Rewrite every entry below with each occurrence of "series" replaced by "line" and nothing else changed. Leave the pictures out of your version.

(DATA PROVIDED begins)

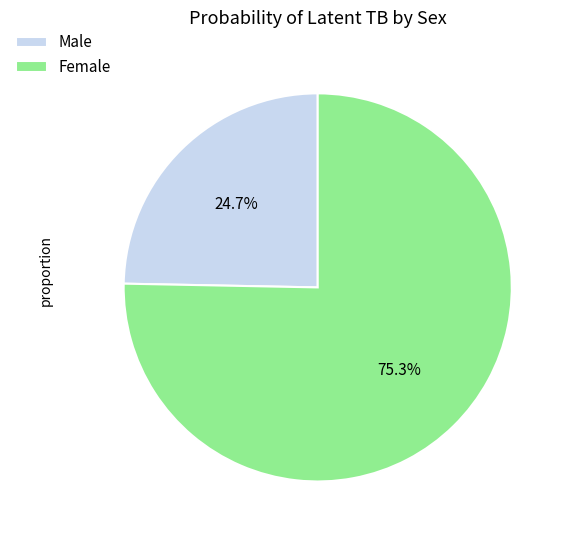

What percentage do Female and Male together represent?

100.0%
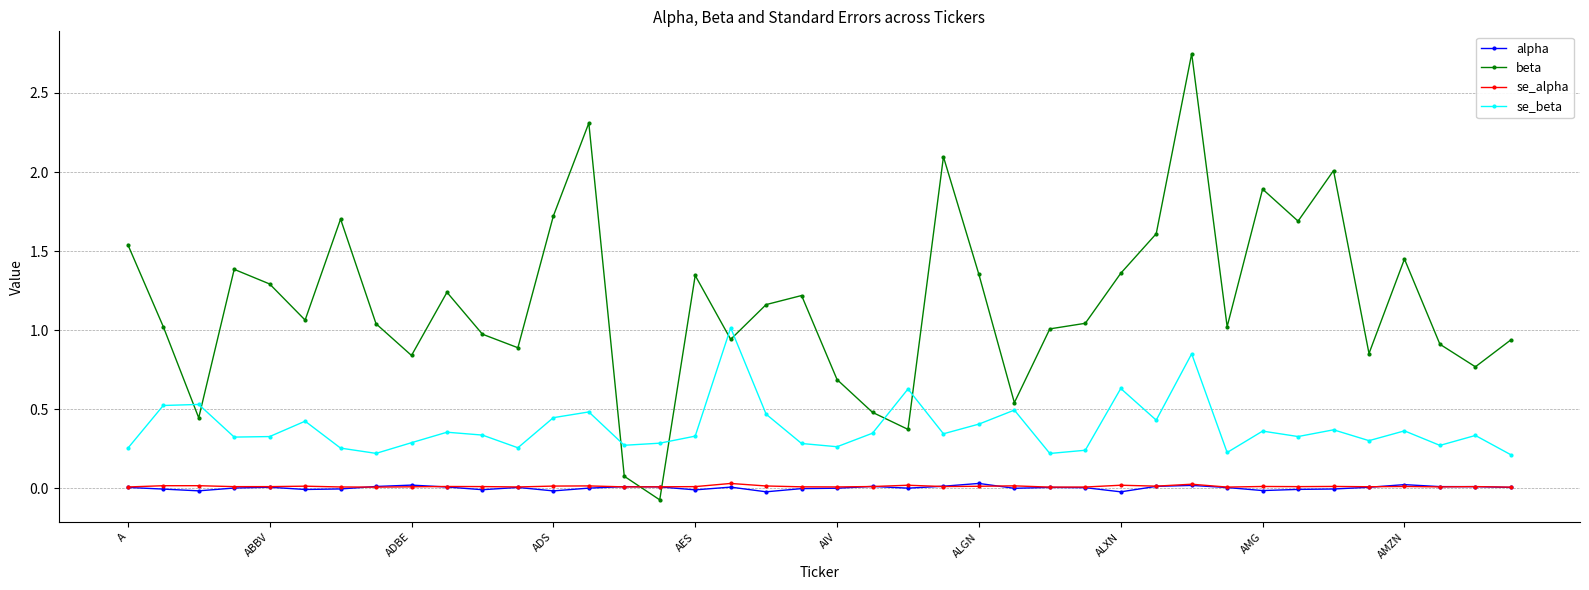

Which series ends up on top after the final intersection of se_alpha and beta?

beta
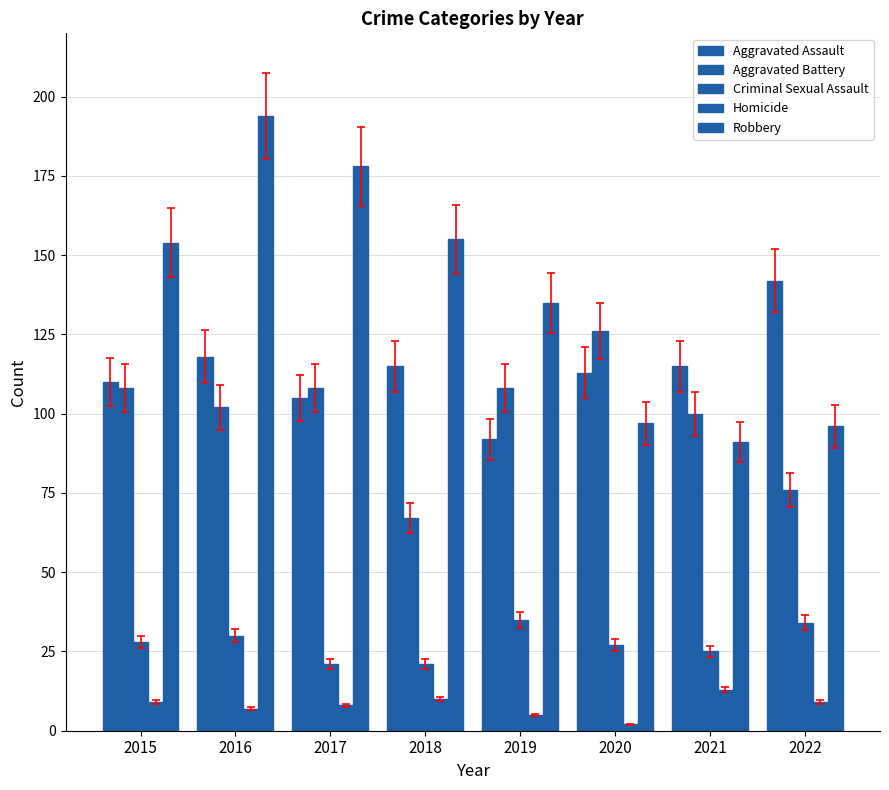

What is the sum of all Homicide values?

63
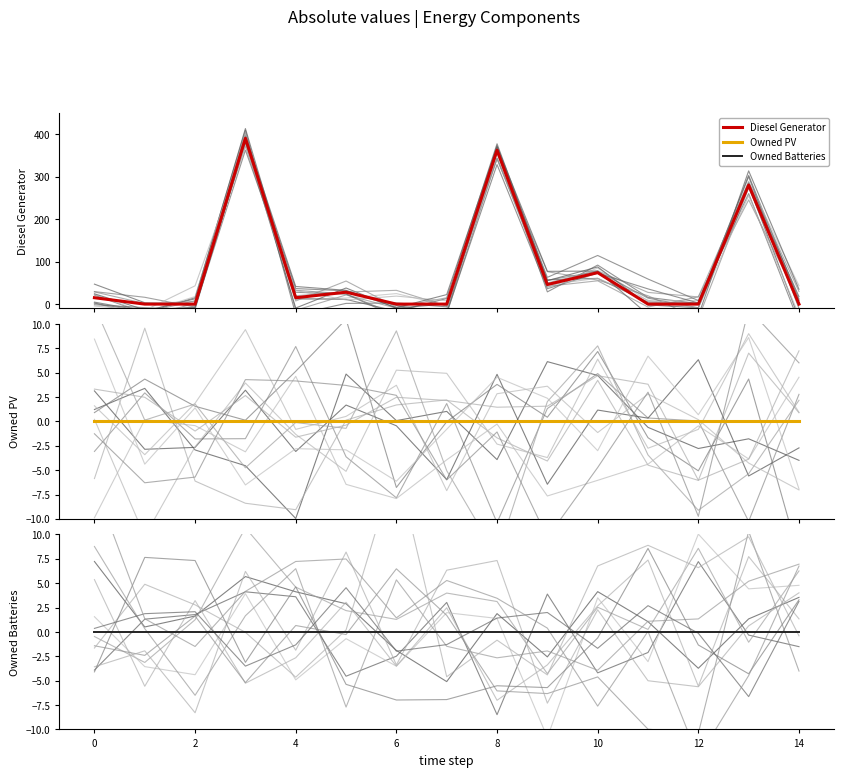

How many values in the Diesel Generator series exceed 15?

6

(DATA PROVIDED ends)

▶ [RESULT]
What percentage do Female and Male together represent?

100.0%

Which line ends up on top after the final intersection of se_alpha and beta?

beta

What is the sum of all Homicide values?

63

How many values in the Diesel Generator line exceed 15?

6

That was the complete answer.